Training and consultancy for testing laboratories.

Archive for January, 2020

How to use Excel to construct normal distribution curves

Data collected randomly are usually normally distributed, particularly on a large sample size, being symmetric about the mean value of the data. In a graphic form, it will appear like a bell-shaped curve, showing the data nearer to the mean are more frequent in occurrence than those far away from the mean.  The width of the curve varies, depending on the standard deviation of the data.  It is ‘flatter’ when the standard deviation is larger, indicating that the set of data is less precise.

MS Excel spreadsheet is a good tool to show the above phenomena.

For example, we can construct various normal curves using Excel, describing the flash points in deg C of a certain solvent with a mean equal to 72 deg C with three different standard deviations, 2.6, 1.6 and 1.1 deg C obtained by analysts A, B and C, respectively.  The Excel solution is shown below.

First, we enter numbers from 67 deg C to 77 deg C with an interval of 0.5 deg C into column A, and key in Excel function “=NORM.DIST(A4,$B$1,$B$2,0)” for Analyst A in cell B4. Similarly we enter functions “=NORM.DIST(A4,$C$1,$C$2,0)” and “=NORM.DIST(A4,$D$1,$D$2,0)” for Analyst B and C, respectively.  A click-and-drag is then performed on all the columns.

What does Excel function NORM.DIST do?  The function “=NORM.DIST(x,mean,standard_dev,cummulative)” with cumulative = 0 tells Excel to calculate the height of the curve at the number x.  So, expression “=NORM.DIST(67,72,2.6,0)” keyed in any cell gives 0.024.  We may also key in “FALSE” in the fourth position of the function instead of “0” to get the same outcome.

We can then plot the normal curves with different standard deviations in usual manner by clicking Insert –> Scatter(X,Y) with smooth lines, as shown below:

The above diagram shows that more precise data (i.e. smaller standard deviations) gives rise to  a narrower but taller curve.

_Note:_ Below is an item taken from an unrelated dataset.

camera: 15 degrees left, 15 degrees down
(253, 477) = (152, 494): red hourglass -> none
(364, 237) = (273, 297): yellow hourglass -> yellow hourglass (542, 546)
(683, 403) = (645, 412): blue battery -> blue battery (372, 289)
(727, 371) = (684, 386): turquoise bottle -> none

On the other hand, suppose we wished to know the probability (or chance) in terms of percentage of flash points which is smaller than 76 deg C, we use “=NORM.DIST(76,72,2.6,1)” keyed in any cell to give 0.938, which is the percent that are smaller than or equal to 76 deg C.  Notice that the “1” or “TRUE” in the fourth position of the NORM.DIST function tells Excel to accumulate the area from 76 deg C to the left. It is the cumulative sum from a low 67 deg C to 76 deg C in this instance.

This can also be interpreted as the probability of finding a value less than or equal to 76 deg C. There would be therefore 1 – 0.938 = 0.062 or 6.2% chance that are larger than 76 deg C.

What’s Internal Quality Control (IQC)?

A professionally run test laboratory must have a set of internal quality control or check (IQC) procedures in place. Regrettably I have noticed that many accredited chemical laboratories do not institute such IQC system in their routine works.

The purpose of IQC is to ensure as far as possible that the magnitude of errors affecting the analytical system is not changing during its routine use since method validation or verification process. By not having any IQC system in place, the analyst would not be able to state with confidence that the test results generated for that particular batch of samples are precise, accurate and fit for purpose.

During method validation, we have estimated the uncertainty of the method and showed that it is fit for purpose. Therefore, when the method is put in routine use, every run of analysis should be checked to show that the errors of measurement are probably no larger than they were at validation time.  Even when a standardized method is used for analysis, we have to demonstrate that our laboratory’s precision is no worse than the stated repeatability of the method.

For this IQC purpose, we can employ the concept of statistical control, which means in general that some critical feature of the system is behaving like a normally distributed variable.  How are we going to do it?

For chemical analysis, we can add one or more “control materials or samples” to the run of test methods.  These control materials are treated throughout in exactly the same manner as the test materials, from the weighing of the test portion to the final measurement.  Of course, the control materials ideally must be of the same type as the materials for which the analytical system was validated, in respect of matrix composition and analyte concentration.

By doing so, we treat the control materials as a surrogate and their behavior is a proper indicator of the performance of the system.  We can plot the results obtained in successive runs on a control chart for visual inspection on its moving trend over time.  The control lines are determined by run-to-run intermediate precision of the data collected.  Intermediate precision, by definition, is the pooled standard deviation of a number of successive runs in the same laboratory with inevitable changing measurement conditions (such as different analysts, instruments, newly prepared reagents, environmental variations, etc.) over time.